In this practical we will combine the word embedding layer, positional encoding layer, and encoder and decoder layers from previous practicals to implement a transformer model.

# Exercises

1. Study the model in the paper [Attention is all you need](https://arxiv.org/abs/1706.03762). Write down the structure of the proposed model.
2. Study the section on word embeddings and pay close attention to the parameter sharing. Explain the benefits of parameter sharing in the transformer model.
3. Based on your implementations of all the components, implement a transformer model. Use the pytorch `nn.Module` class to implement the model. Your model should be configurable with the following parameters:
    - `vocab_size`: The size of the vocabulary
    - `d_model`: The dimensionality of the embedding layer
    - `n_heads`: The number of heads in the multi-head attention layers
    - `num_encoder_layers`: The number of encoder layers
    - `num_decoder_layers`: The number of decoder layers
    - `dim_feedforward`: The dimensionality of the feedforward layer
    - `dropout`: The dropout probability
    - `max_len`: The maximum length of the input sequence

## Parameter Sharing


In the Attention Is All You Need architecture, parameter sharing is used primarily in the following components:

Input and Output Embeddings: The same embedding matrix is used for both the input and output tokens, tying these weights together.
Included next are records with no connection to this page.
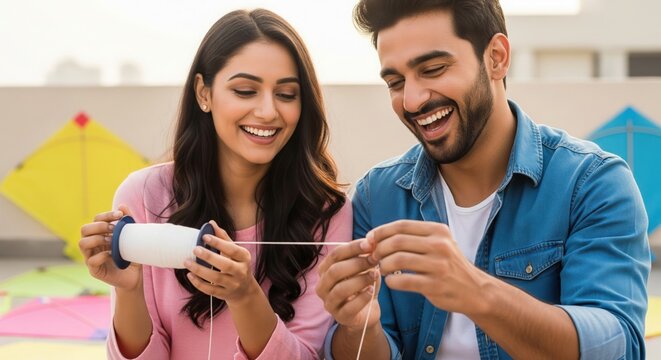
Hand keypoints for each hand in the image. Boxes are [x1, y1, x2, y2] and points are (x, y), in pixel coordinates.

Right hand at [79, 205, 141, 290]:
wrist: (134, 277)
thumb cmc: (131, 256)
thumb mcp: (132, 238)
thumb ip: (127, 222)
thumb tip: (122, 205)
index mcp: (100, 235)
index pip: (96, 219)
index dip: (106, 215)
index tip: (120, 214)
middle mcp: (93, 245)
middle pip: (84, 229)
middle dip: (99, 226)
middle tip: (114, 229)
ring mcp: (91, 257)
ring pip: (82, 243)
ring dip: (97, 239)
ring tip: (112, 241)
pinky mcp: (94, 270)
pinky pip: (90, 260)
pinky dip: (101, 255)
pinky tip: (112, 255)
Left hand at [184, 221, 257, 303]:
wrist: (244, 290)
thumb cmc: (237, 265)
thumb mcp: (235, 252)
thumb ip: (223, 238)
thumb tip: (211, 223)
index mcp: (244, 258)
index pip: (232, 250)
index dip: (219, 243)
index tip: (205, 236)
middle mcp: (241, 272)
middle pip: (226, 265)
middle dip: (209, 257)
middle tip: (195, 249)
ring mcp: (233, 284)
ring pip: (216, 278)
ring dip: (200, 270)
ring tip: (187, 262)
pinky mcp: (224, 294)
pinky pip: (210, 289)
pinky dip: (199, 283)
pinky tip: (190, 275)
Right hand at [315, 239, 380, 331]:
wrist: (367, 311)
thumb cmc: (363, 285)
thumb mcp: (364, 268)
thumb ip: (365, 255)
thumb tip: (372, 241)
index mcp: (325, 270)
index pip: (335, 255)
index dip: (352, 248)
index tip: (370, 244)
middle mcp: (322, 286)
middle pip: (335, 271)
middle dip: (357, 263)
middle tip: (374, 259)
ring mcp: (329, 303)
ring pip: (340, 289)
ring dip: (360, 280)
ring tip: (375, 275)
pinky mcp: (340, 317)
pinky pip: (349, 307)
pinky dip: (362, 298)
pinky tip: (372, 291)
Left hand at [369, 220, 488, 314]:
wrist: (475, 290)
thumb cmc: (449, 265)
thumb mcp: (439, 243)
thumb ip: (412, 238)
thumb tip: (376, 237)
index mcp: (438, 231)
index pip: (401, 225)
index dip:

This ensures that the embeddings share a common semantic space, aiding in consistent token representation.

Positional Encodings: Although not learned parameters, the positional encoding vectors are shared across the model layers and across all tokens in a sequence, ensuring the positional information is consistent throughout the architecture.

Self-Attention Mechanism: While the weights for query, key, and value projections are not shared across layers, the same learned weights are used for all tokens within a single layer. This token-level sharing enforces consistency in how the model interprets relationships.

Decoder Cross-Attention: In the decoder, the weights for attention mechanisms over the encoder's output are shared across all decoder layers.

These design choices, particularly the embedding sharing, contribute to the model's efficiency and its capacity to generalize effectively.